Floral prints are considered to be a staple and definitive in world of fashion. We often see floral patterns throughout magazines, books, and somewhere in our daily life. Clothing is also scattered with designs of floral prints. It attracts quite a number of people and they love to pick out ones that are decorated with flowers.
Floral patterns caught popularity in Europe since the 17th and 18th centuries. During that time, most clothing was very basic and singular until the introduction of the floral print. Even though it gained notoriety rather quickly, it did cause controversy due to the fact that the flowers were made out of cotton. Government did not want the people to wear flower skirts made of cotton and tried to suppress them. Even with the government suppression, the floral print was still extremely popular among the people due to its unique design that strayed away from monotony.
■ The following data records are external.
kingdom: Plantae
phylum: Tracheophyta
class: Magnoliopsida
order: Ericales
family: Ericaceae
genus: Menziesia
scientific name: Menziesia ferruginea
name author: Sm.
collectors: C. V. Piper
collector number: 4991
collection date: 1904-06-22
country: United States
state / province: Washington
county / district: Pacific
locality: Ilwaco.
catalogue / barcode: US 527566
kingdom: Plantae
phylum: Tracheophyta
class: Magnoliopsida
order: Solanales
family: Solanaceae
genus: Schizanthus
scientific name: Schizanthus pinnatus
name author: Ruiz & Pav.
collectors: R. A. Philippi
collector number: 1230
Floral prints often go hand in hand with casual and comfortable outfits. Let’s dig into the history of women liberating their bodies and giving up corsets. At the beginning of the 20th century, people began to break away from the rationality and indifference of the Victorian era and began to pursue a more “free way of life.” This is when corsets and girdles have been increasingly questioned. These attires to represent modesty had sent citizens into a frenzy. In 1904, British women politicians launched a campaign against restricting women’s bodies and clothing. France agreed with this movement and followed suit.
The 20th century marked a revolutionary period of American fashion. Both European and American countries have opened a new era of fashion during this time. Finally, women could take off their corsets which restricted their movement and health and replace it with their free choice of elegant and non-restrictive clothing. This is when floral prints became more mainstream. With this cause, it effected the industrial revolution introduction of new manufacturing processes, which made it much easier to obtain printed fabrics.
Since then, the floral motifs have been loved and accepted by major brands and designers. During the 1950s, Pop art originated in the UK and found its way to the United States in the early 1960s. The pop art movement was greatly developed in the United States due to the influence of many celebrity artists that were represented by Andy Warhol, who was the leading figure in the visual arts movement. Pop art design are bold and use a large number of patterns to create bright and dynamic clothing. During this movement, we could see large flower patterns on A-line miniskirts, and women wearing flower scarves. Hippies could be seen wearing bell bottoms with floral patterns, vests or elegant skirts, all with bold floral adornments.
As the floral prints have become a timeless fashion, many choose to wear dresses and blouses adorned with floral prints. Becoming an essential part of your wardrobe style during the spring and summer, the floral print is a basic necessity for women nowadays. Here, we will guide you to become a qualified fashionista with these easy to pair fits. You can refer to our matching guide below:
Floral Blouse + Jeans
This combination is simple and basic, yet pleasing on the eye and fashionable. The floral printed blouse and the jeans mix together to combine a casual look that cannot be beat. The jeans neutralize the floral blouse to form a cohesive fashion statement.
Floral Top + Woven Accessories
When wearing floral tops, a must have accessory is a woven bag. These go together like Adam & Eve. No matter the place or event, look your best with this pairing. It doesn’t matter whether a trend changes or not, this collaboration will surely still be glam!
No.1 Dark Floral Prints are more fashionable
If we are to rank floral prints attire according to their fashion level, the floral prints with a dark background are the top pick. This pairing will not give the effect of an over-the-top feeling that might make some people uncomfortable. The neutral dark colors are more inviting and creates a more soothing effect, thus making it more in fashion.